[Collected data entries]
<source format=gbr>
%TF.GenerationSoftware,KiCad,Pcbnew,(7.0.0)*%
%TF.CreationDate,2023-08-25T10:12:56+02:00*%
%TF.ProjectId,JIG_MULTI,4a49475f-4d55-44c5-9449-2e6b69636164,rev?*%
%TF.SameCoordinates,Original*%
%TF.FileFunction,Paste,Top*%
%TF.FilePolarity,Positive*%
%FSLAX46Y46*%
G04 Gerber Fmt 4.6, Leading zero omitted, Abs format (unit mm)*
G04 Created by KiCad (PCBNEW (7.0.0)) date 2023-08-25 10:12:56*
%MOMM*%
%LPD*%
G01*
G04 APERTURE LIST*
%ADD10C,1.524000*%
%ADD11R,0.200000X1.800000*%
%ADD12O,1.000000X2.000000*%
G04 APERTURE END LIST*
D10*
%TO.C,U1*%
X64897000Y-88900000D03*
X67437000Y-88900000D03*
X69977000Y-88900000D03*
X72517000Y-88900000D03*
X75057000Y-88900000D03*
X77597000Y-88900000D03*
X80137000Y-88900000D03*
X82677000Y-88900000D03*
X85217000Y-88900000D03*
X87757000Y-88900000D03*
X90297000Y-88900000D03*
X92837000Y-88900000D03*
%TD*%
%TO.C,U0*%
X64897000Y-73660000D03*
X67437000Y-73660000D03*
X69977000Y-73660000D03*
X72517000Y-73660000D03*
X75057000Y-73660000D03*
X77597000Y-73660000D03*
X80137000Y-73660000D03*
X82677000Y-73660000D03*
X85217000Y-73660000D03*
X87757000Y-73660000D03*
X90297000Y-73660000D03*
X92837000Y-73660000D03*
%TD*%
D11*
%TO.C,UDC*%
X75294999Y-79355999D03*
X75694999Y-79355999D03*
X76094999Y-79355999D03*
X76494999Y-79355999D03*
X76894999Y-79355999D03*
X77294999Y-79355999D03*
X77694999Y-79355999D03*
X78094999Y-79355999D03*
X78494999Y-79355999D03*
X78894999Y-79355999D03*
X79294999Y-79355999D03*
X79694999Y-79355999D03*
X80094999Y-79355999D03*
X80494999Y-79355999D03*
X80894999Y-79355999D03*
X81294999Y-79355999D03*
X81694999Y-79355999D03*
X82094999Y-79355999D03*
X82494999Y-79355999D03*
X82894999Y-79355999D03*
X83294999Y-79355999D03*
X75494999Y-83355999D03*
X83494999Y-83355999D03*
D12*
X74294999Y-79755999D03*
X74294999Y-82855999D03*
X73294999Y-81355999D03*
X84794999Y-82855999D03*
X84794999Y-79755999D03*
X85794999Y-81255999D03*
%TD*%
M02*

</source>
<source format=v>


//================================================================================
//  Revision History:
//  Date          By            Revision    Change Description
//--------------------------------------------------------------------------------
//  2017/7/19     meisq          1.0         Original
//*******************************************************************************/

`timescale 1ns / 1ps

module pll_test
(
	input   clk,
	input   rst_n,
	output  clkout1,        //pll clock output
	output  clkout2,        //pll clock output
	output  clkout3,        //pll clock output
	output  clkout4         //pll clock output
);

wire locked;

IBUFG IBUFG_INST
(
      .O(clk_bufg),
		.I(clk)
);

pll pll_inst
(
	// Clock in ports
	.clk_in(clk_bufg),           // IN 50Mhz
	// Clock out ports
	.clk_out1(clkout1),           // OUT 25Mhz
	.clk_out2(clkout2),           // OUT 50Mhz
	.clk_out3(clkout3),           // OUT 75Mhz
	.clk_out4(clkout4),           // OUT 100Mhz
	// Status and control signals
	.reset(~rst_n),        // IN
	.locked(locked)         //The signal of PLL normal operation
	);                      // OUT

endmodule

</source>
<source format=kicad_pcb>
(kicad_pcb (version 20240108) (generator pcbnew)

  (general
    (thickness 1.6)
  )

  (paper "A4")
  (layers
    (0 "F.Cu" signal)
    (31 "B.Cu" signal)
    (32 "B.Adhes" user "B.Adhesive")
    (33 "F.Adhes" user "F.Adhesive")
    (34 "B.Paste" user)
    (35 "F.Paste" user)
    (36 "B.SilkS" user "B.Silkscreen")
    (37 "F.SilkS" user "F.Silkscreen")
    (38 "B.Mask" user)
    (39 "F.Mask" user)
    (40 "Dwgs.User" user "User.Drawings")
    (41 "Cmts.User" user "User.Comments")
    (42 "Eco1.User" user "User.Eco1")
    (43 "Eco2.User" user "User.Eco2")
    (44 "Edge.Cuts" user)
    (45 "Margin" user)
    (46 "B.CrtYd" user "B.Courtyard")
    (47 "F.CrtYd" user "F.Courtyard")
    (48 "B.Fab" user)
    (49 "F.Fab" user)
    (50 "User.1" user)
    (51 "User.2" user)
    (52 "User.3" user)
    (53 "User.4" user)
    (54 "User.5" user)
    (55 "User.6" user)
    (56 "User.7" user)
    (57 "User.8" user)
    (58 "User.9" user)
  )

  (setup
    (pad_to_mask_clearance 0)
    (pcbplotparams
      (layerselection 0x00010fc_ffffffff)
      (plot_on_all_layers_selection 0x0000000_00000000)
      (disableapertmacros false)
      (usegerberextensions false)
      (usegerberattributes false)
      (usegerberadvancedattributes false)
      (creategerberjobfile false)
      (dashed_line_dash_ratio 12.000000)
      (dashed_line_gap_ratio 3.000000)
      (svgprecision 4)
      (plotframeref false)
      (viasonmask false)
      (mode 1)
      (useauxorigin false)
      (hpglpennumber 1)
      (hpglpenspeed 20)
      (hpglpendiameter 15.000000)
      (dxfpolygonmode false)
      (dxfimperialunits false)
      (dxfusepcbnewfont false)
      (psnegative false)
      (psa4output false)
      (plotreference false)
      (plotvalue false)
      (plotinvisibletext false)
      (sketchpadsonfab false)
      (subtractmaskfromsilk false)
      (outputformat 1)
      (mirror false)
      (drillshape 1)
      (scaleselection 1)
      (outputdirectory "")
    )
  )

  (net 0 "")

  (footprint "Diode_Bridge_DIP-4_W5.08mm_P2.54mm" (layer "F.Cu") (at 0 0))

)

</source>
...
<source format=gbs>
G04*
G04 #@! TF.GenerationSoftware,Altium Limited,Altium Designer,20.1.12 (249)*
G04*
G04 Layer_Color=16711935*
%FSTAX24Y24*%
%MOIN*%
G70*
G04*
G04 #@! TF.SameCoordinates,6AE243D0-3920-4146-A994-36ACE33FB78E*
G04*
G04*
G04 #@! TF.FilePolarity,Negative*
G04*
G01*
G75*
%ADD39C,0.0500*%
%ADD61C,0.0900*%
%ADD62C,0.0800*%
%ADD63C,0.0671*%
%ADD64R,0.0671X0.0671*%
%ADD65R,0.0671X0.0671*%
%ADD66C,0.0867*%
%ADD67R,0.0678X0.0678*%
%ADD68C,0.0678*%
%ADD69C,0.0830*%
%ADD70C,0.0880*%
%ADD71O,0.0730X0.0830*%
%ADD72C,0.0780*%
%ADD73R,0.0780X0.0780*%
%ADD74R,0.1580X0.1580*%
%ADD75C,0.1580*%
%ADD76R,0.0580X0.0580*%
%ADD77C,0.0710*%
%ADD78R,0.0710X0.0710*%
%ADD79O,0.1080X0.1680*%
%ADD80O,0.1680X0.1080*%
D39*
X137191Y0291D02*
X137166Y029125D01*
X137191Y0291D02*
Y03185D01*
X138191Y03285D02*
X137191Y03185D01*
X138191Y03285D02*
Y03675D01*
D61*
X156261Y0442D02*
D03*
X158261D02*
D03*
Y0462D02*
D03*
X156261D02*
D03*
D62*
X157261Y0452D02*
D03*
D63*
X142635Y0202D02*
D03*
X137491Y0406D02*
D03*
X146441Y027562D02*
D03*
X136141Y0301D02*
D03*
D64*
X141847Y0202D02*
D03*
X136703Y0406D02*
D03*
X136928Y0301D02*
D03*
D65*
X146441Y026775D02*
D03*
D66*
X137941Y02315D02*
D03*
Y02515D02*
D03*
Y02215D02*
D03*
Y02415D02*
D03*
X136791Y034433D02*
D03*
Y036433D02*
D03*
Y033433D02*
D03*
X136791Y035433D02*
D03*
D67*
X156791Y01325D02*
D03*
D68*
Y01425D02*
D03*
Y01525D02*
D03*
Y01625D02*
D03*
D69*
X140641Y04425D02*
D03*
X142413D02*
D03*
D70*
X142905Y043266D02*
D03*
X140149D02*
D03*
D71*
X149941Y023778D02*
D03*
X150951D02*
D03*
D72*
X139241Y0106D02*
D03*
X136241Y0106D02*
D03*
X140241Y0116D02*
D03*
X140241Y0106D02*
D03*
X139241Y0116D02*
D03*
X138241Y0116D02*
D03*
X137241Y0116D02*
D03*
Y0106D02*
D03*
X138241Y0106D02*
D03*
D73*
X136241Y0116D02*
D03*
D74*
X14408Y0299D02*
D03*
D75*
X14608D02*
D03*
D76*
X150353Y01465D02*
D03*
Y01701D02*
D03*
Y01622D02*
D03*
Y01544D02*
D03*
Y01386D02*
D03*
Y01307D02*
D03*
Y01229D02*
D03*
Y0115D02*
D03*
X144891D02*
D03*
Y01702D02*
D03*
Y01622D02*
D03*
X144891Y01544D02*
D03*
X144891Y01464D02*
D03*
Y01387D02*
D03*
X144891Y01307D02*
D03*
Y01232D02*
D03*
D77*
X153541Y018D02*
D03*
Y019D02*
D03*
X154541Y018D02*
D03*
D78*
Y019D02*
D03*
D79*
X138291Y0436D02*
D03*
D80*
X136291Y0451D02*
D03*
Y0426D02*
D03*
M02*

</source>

## About this exercise
Reproduce, exactly as they stand in the data above, the lines from the one that holds "<source format=gbr>" to the one that holds "G04 APERTURE END LIST*", inclusive.

## Response below
<source format=gbr>
%TF.GenerationSoftware,KiCad,Pcbnew,(7.0.0)*%
%TF.CreationDate,2023-08-25T10:12:56+02:00*%
%TF.ProjectId,JIG_MULTI,4a49475f-4d55-44c5-9449-2e6b69636164,rev?*%
%TF.SameCoordinates,Original*%
%TF.FileFunction,Paste,Top*%
%TF.FilePolarity,Positive*%
%FSLAX46Y46*%
G04 Gerber Fmt 4.6, Leading zero omitted, Abs format (unit mm)*
G04 Created by KiCad (PCBNEW (7.0.0)) date 2023-08-25 10:12:56*
%MOMM*%
%LPD*%
G01*
G04 APERTURE LIST*
%ADD10C,1.524000*%
%ADD11R,0.200000X1.800000*%
%ADD12O,1.000000X2.000000*%
G04 APERTURE END LIST*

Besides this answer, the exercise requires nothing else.